▶ **Exercise instructions**
Please write out the rows again, substituting "processed with darktable" for every "developed in darktable" and leaving everything else as it is.

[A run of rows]
>> start

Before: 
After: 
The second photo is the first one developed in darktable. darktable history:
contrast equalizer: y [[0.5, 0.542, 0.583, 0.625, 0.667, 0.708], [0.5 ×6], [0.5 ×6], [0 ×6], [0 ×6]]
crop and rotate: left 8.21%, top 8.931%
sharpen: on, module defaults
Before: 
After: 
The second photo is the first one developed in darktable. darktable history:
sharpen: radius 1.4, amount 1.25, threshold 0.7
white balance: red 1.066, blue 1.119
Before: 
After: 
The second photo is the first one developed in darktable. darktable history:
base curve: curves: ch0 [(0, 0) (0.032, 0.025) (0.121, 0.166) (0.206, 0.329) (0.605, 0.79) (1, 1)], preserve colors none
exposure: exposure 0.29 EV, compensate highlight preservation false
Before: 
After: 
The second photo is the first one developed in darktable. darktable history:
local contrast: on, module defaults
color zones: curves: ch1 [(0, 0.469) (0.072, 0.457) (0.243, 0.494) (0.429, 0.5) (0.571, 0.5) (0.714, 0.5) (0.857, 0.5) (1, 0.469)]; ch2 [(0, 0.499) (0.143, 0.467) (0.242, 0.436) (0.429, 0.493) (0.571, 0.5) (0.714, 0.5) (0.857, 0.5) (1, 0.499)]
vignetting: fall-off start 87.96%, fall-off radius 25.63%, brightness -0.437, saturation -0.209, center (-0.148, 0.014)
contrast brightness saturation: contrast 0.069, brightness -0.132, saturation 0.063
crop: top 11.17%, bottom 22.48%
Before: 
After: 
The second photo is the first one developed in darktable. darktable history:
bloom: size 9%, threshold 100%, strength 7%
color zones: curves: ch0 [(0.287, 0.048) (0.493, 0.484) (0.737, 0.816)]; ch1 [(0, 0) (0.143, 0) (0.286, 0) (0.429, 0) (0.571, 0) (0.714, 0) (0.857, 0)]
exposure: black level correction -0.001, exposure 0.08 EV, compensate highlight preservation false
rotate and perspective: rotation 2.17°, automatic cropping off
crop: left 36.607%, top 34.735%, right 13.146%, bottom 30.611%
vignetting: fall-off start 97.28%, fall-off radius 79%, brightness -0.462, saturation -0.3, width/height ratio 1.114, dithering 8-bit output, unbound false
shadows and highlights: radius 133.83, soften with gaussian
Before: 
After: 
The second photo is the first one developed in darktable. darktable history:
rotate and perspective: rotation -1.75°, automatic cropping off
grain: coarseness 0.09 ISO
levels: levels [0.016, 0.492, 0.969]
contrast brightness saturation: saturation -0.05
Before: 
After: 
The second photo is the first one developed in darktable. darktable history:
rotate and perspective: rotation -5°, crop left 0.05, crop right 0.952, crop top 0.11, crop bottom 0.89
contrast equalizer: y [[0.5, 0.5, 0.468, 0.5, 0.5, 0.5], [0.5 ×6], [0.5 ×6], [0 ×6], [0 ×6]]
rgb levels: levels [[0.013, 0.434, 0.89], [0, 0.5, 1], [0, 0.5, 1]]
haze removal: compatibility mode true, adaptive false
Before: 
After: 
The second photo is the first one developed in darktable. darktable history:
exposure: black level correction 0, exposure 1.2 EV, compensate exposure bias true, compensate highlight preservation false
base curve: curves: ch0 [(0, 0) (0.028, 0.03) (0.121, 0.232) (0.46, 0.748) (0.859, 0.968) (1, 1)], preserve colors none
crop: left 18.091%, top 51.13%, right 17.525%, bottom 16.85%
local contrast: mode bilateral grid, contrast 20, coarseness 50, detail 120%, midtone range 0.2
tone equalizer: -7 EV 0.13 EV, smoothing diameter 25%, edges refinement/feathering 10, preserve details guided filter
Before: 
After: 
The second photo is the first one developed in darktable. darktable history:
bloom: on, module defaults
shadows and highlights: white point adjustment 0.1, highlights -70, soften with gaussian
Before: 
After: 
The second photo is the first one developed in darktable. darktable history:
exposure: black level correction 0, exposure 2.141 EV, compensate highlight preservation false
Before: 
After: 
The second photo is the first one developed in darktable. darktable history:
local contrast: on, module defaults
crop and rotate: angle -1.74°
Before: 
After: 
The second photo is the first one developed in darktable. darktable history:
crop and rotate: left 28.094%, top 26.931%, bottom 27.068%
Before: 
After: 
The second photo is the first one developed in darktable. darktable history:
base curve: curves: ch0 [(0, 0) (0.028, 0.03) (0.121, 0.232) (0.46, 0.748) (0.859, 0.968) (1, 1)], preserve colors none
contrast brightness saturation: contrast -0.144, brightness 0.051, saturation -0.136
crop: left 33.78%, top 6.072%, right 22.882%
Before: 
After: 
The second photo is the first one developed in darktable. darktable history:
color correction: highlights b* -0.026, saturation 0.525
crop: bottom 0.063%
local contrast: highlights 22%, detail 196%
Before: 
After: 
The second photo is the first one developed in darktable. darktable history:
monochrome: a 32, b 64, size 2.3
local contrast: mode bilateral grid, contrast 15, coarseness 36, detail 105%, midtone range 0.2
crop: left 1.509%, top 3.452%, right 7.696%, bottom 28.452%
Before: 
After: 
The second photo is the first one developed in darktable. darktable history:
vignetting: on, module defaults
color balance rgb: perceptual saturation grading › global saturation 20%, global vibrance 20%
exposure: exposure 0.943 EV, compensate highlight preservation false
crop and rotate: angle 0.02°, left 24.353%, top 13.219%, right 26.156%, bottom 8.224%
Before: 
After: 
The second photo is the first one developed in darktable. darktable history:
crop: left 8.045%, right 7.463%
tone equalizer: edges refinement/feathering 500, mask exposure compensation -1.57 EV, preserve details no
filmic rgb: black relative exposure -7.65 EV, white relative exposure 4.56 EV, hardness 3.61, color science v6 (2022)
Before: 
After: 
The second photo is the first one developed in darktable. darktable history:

>> end

▶ **Solution below**
Before: 
After: 
The second photo is the first one processed with darktable. darktable history:
contrast equalizer: y [[0.5, 0.542, 0.583, 0.625, 0.667, 0.708], [0.5 ×6], [0.5 ×6], [0 ×6], [0 ×6]]
crop and rotate: left 8.21%, top 8.931%
sharpen: on, module defaults
Before: 
After: 
The second photo is the first one processed with darktable. darktable history:
sharpen: radius 1.4, amount 1.25, threshold 0.7
white balance: red 1.066, blue 1.119
Before: 
After: 
The second photo is the first one processed with darktable. darktable history:
base curve: curves: ch0 [(0, 0) (0.032, 0.025) (0.121, 0.166) (0.206, 0.329) (0.605, 0.79) (1, 1)], preserve colors none
exposure: exposure 0.29 EV, compensate highlight preservation false
Before: 
After: 
The second photo is the first one processed with darktable. darktable history:
local contrast: on, module defaults
color zones: curves: ch1 [(0, 0.469) (0.072, 0.457) (0.243, 0.494) (0.429, 0.5) (0.571, 0.5) (0.714, 0.5) (0.857, 0.5) (1, 0.469)]; ch2 [(0, 0.499) (0.143, 0.467) (0.242, 0.436) (0.429, 0.493) (0.571, 0.5) (0.714, 0.5) (0.857, 0.5) (1, 0.499)]
vignetting: fall-off start 87.96%, fall-off radius 25.63%, brightness -0.437, saturation -0.209, center (-0.148, 0.014)
contrast brightness saturation: contrast 0.069, brightness -0.132, saturation 0.063
crop: top 11.17%, bottom 22.48%
Before: 
After: 
The second photo is the first one processed with darktable. darktable history:
bloom: size 9%, threshold 100%, strength 7%
color zones: curves: ch0 [(0.287, 0.048) (0.493, 0.484) (0.737, 0.816)]; ch1 [(0, 0) (0.143, 0) (0.286, 0) (0.429, 0) (0.571, 0) (0.714, 0) (0.857, 0)]
exposure: black level correction -0.001, exposure 0.08 EV, compensate highlight preservation false
rotate and perspective: rotation 2.17°, automatic cropping off
crop: left 36.607%, top 34.735%, right 13.146%, bottom 30.611%
vignetting: fall-off start 97.28%, fall-off radius 79%, brightness -0.462, saturation -0.3, width/height ratio 1.114, dithering 8-bit output, unbound false
shadows and highlights: radius 133.83, soften with gaussian
Before: 
After: 
The second photo is the first one processed with darktable. darktable history:
rotate and perspective: rotation -1.75°, automatic cropping off
grain: coarseness 0.09 ISO
levels: levels [0.016, 0.492, 0.969]
contrast brightness saturation: saturation -0.05
Before: 
After: 
The second photo is the first one processed with darktable. darktable history:
rotate and perspective: rotation -5°, crop left 0.05, crop right 0.952, crop top 0.11, crop bottom 0.89
contrast equalizer: y [[0.5, 0.5, 0.468, 0.5, 0.5, 0.5], [0.5 ×6], [0.5 ×6], [0 ×6], [0 ×6]]
rgb levels: levels [[0.013, 0.434, 0.89], [0, 0.5, 1], [0, 0.5, 1]]
haze removal: compatibility mode true, adaptive false
Before: 
After: 
The second photo is the first one processed with darktable. darktable history:
exposure: black level correction 0, exposure 1.2 EV, compensate exposure bias true, compensate highlight preservation false
base curve: curves: ch0 [(0, 0) (0.028, 0.03) (0.121, 0.232) (0.46, 0.748) (0.859, 0.968) (1, 1)], preserve colors none
crop: left 18.091%, top 51.13%, right 17.525%, bottom 16.85%
local contrast: mode bilateral grid, contrast 20, coarseness 50, detail 120%, midtone range 0.2
tone equalizer: -7 EV 0.13 EV, smoothing diameter 25%, edges refinement/feathering 10, preserve details guided filter
Before: 
After: 
The second photo is the first one processed with darktable. darktable history:
bloom: on, module defaults
shadows and highlights: white point adjustment 0.1, highlights -70, soften with gaussian
Before: 
After: 
The second photo is the first one processed with darktable. darktable history:
exposure: black level correction 0, exposure 2.141 EV, compensate highlight preservation false
Before: 
After: 
The second photo is the first one processed with darktable. darktable history:
local contrast: on, module defaults
crop and rotate: angle -1.74°
Before: 
After: 
The second photo is the first one processed with darktable. darktable history:
crop and rotate: left 28.094%, top 26.931%, bottom 27.068%
Before: 
After: 
The second photo is the first one processed with darktable. darktable history:
base curve: curves: ch0 [(0, 0) (0.028, 0.03) (0.121, 0.232) (0.46, 0.748) (0.859, 0.968) (1, 1)], preserve colors none
contrast brightness saturation: contrast -0.144, brightness 0.051, saturation -0.136
crop: left 33.78%, top 6.072%, right 22.882%
Before: 
After: 
The second photo is the first one processed with darktable. darktable history:
color correction: highlights b* -0.026, saturation 0.525
crop: bottom 0.063%
local contrast: highlights 22%, detail 196%
Before: 
After: 
The second photo is the first one processed with darktable. darktable history:
monochrome: a 32, b 64, size 2.3
local contrast: mode bilateral grid, contrast 15, coarseness 36, detail 105%, midtone range 0.2
crop: left 1.509%, top 3.452%, right 7.696%, bottom 28.452%
Before: 
After: 
The second photo is the first one processed with darktable. darktable history:
vignetting: on, module defaults
color balance rgb: perceptual saturation grading › global saturation 20%, global vibrance 20%
exposure: exposure 0.943 EV, compensate highlight preservation false
crop and rotate: angle 0.02°, left 24.353%, top 13.219%, right 26.156%, bottom 8.224%
Before: 
After: 
The second photo is the first one processed with darktable. darktable history:
crop: left 8.045%, right 7.463%
tone equalizer: edges refinement/feathering 500, mask exposure compensation -1.57 EV, preserve details no
filmic rgb: black relative exposure -7.65 EV, white relative exposure 4.56 EV, hardness 3.61, color science v6 (2022)
Before: 
After: 
The second photo is the first one processed with darktable. darktable history:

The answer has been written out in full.